**** Texte fourni

Nous renvoyons à l’entretien de Sara Van Hoyland, travailleuse communautaire au SAAMO Bruxelles et à l’article de Grégory Meurant « Comprendre la violence institutionnelle » pour comprendre les déterminants sociétaux qui créent les difficultés auxquelles sont exposées les assistantes sociales de CPAS.
Nous publions enfin en l’état la réponse de Carlo Caldirini, sociologue au CPAS de la commune de Schaerbeek et membre du collectif GERAS à ce documentaire, rédigée en février dernier.
- La rédaction de Changement Social
Bravo aux journalistes de la VRT, en particulier à ceux de la rédaction de Pano. Bravo, en effet. Bravo d’avoir mis en lumière une réalité que nous, travailleurs des CPAS et ceux qui collaborent avec ces institutions, observons et dénonçons depuis des mois, voire des années. Cette réalité ? Elle est sous les yeux de quiconque prend le temps d’observer.
Les journalistes de Pano ont découvert trois choses principales :
- Une pression institutionnelle insoutenable qui est en train de faire imploser les CPAS ;
- Des travailleurs sociaux à bout, submergés par des charges de travail incompatibles avec un accompagnement humain de qualité ;
- Une gouvernance de ces institutions à réinventer, surtout dans un contexte aussi complexe que celui de Bruxelles, où les enjeux sociaux, culturels et économiques se croisent et se multiplient.
Un système sous pression
La mission des CPAS est essentielle : permettre à toutes personnes de vivre conformément à la dignité humaine en assurant le droit à l’aide sociale. Or, ces dernières années, les CPAS ont été poussés à bout par des attentes toujours plus élevées et des moyens toujours plus insuffisants. Les crises successives – pandémie, inflation, hausse des demandes d’aide sociale – n’ont fait qu’aggraver une situation déjà critique.
Dans l’exercice de leur mission, les CPAS ne se contentent pas de fournir une aide matérielle. Ils jouent un rôle bien plus profond et essentiel : ils sont des bastions du vivre ensemble, construisent des ponts entre différents groupes de personnes et favorisent la cohésion sociale.
Ils agissent également comme des amortisseurs sociaux, absorbant les chocs des crises économiques, sanitaires ou sociétales, et empêchant que les fractures sociales ne deviennent irréversibles.
Enfin, ils sont des régulateurs de conflits sociaux, en apaisant les tensions qui naissent de l’inégalité, de l’exclusion ou du désespoir, et en offrant des solutions qui privilégient la dignité et l’inclusion de chaque individu.
Ainsi, attaquer un CPAS ou jeter l’opprobre sur son fonctionnement revient à tirer sur l’ambulance, sur les pompiers, sur les services d’urgence des hôpitaux, sur les prisons ou les tribunaux. Ce sont des institutions qui, malgré des moyens insuffisants, interviennent au cœur des crises sociales pour limiter les dégâts et offrir des solutions dans un contexte souvent déjà extrêmement tendu.

********

# [Consignes]
a) Reprenez en plus court le paragraphe du texte sur les CPAS qui commence par « La mission des CPAS est essentielle », sans perdre ses faits principaux.
b) Écrivez la suite du texte sur les CPAS, à partir de sa dernière phrase.

**** Données affichées

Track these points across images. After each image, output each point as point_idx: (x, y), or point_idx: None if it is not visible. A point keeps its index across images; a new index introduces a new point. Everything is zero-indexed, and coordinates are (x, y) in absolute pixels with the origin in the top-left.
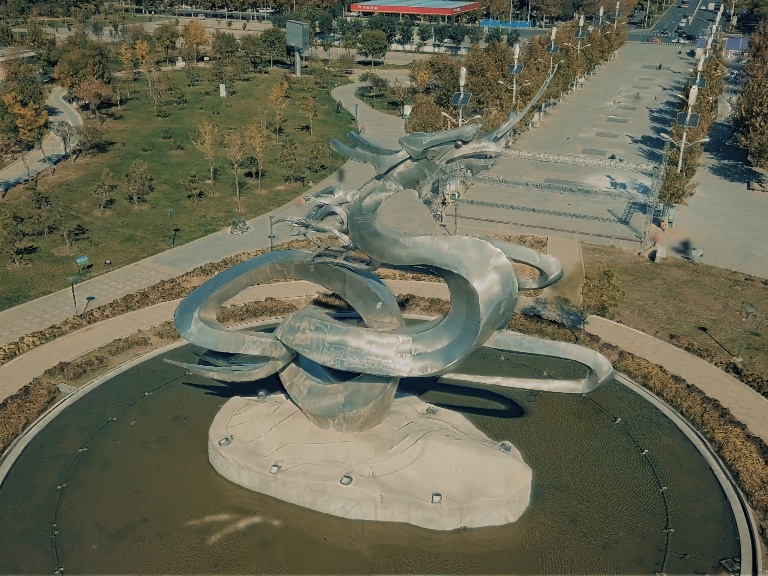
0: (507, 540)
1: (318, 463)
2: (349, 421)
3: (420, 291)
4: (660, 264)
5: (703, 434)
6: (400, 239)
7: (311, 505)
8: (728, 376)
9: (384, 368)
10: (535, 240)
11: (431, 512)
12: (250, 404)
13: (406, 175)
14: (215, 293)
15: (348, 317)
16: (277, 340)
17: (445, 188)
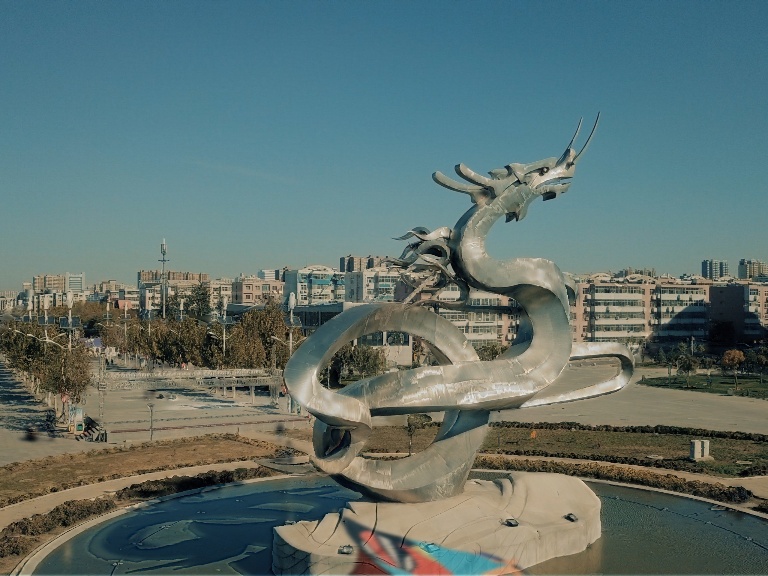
0: (600, 556)
1: (465, 525)
2: (458, 480)
3: (207, 471)
4: (342, 430)
5: (573, 475)
6: (502, 262)
7: (481, 573)
8: (516, 456)
9: (513, 390)
10: (224, 434)
11: (574, 533)
12: (308, 523)
13: (510, 199)
14: (327, 351)
15: (184, 496)
16: (369, 409)
17: (74, 417)
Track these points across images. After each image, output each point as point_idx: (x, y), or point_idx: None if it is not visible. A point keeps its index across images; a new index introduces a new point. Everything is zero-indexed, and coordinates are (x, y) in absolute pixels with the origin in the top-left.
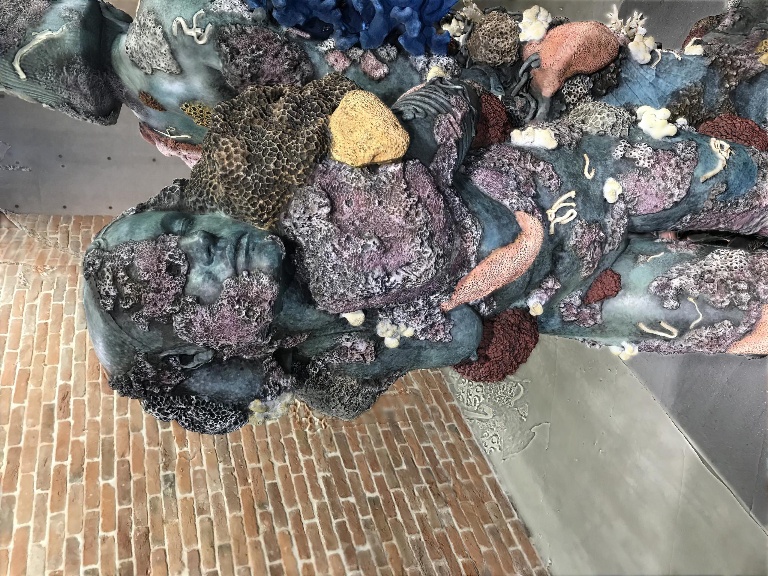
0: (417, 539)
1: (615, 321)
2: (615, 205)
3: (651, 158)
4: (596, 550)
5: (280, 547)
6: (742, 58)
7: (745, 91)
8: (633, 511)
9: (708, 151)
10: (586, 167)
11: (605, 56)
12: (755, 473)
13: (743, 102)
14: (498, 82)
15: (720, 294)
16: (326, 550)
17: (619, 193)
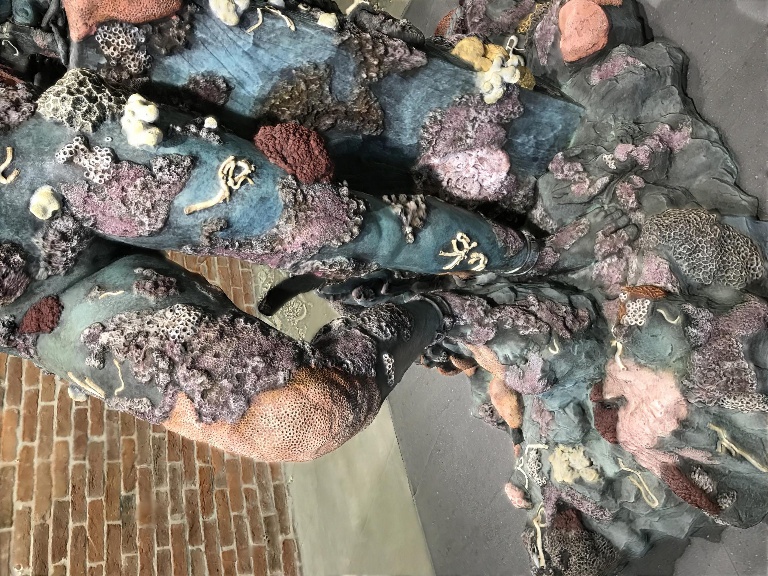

********

# [Réponses attendues]
a) Les CPAS ont pour mission essentielle de garantir le droit à l'aide sociale, pour que chacun puisse vivre dans la dignité. Ces dernières années, des attentes toujours plus fortes et des moyens toujours trop faibles les ont poussés à bout. Les crises successives (pandémie, inflation, hausse des demandes d'aide sociale) ont encore aggravé une situation déjà critique.

b)
Lorsque les CPAS craquent, c’est la société toute qui en paie le prix.
Les CPAS ne sont pas responsables des crises qu’ils gèrent. Ils sont le dernier filet de sécurité, celui qui reste debout lorsque tout le reste a échoué. Les affaiblir ou les discréditer, c’est affaiblir et discréditer la société tout entière, c’est mettre au rebut un pacte social qui fait, ou faisait, la fierté de ce pays.
Un scandale médiatique sans recul critique
Ce qui est encore plus préoccupant, c’est l’attitude de la majorité des journalistes après la diffusion du reportage de la VRT. Plutôt que de creuser davantage, de poser des questions de fond ou d’élargir le débat sur les causes structurelles des dysfonctionnements des CPAS, pratiquement tous se sont alignés sur la narration sensationnaliste du scandale et ont relancé l’indignation sans autre analyse.
Aucune remise en question des conclusions tirées, aucune interrogation sur le sous-financement chronique, sur l’augmentation des demandes d’aide ou sur la pression exercée sur les CPAS et leurs agents. Non, la plupart des rédactions se sont contentées de surfer sur une vague facile, préférant alimenter un débat stérile au lieu d’examiner les véritables enjeux.
Cette approche journalistique, qui se limite à amplifier le scandale, ne rend service ni à la population, ni aux institutions, et encore moins à la vérité.
Des dysfonctionnements : des symptômes, pas une cause
Il est facile, bien trop facile, de s’infiltrer dans un système sous tension et d’en ressortir avec quelques anomalies pour alimenter un scandale médiatique. Mais ce type d’approche passe à côté de l’essentiel : les dysfonctionnements observés sont des symptômes d’une pression systémique, et non des preuves d’une défaillance généralisée ou de mauvaise volonté des CPAS.
La même démarche pourrait être appliquée à d’autres services publics essentiels. Si deux journalistes astucieux décident d’infiltrer un tribunal, ils constateront rapidement que le système judiciaire est au bord de la rupture. Dans un hôpital, ils découvriront des soignants épuisés et des délais inacceptables pour des soins vitaux. Dans une école bruxelloise, ils verront des enseignants surchargés ou des classes sans titulaire.
Ces constats ne doivent pas alimenter des polémiques stériles, mais au contraire, ouvrir le débat sur les moyens structurels à mettre en œuvre pour renforcer nos services publics.
Repensons ensemble la gouvernance des CPAS
Les CPAS, en particulier dans une région comme Bruxelles, font face à des défis sans précédent. Ces défis nécessitent une réflexion profonde et collective sur leur gouvernance :
- Comment mieux articuler leur fonctionnement avec les réalités locales ?
- Comment garantir un financement stable et suffisant pour répondre aux besoins croissants de la population ?
- Comment préserver les travailleurs sociaux, véritables piliers du système, en leur offrant des conditions de travail décentes et des perspectives d’avenir ?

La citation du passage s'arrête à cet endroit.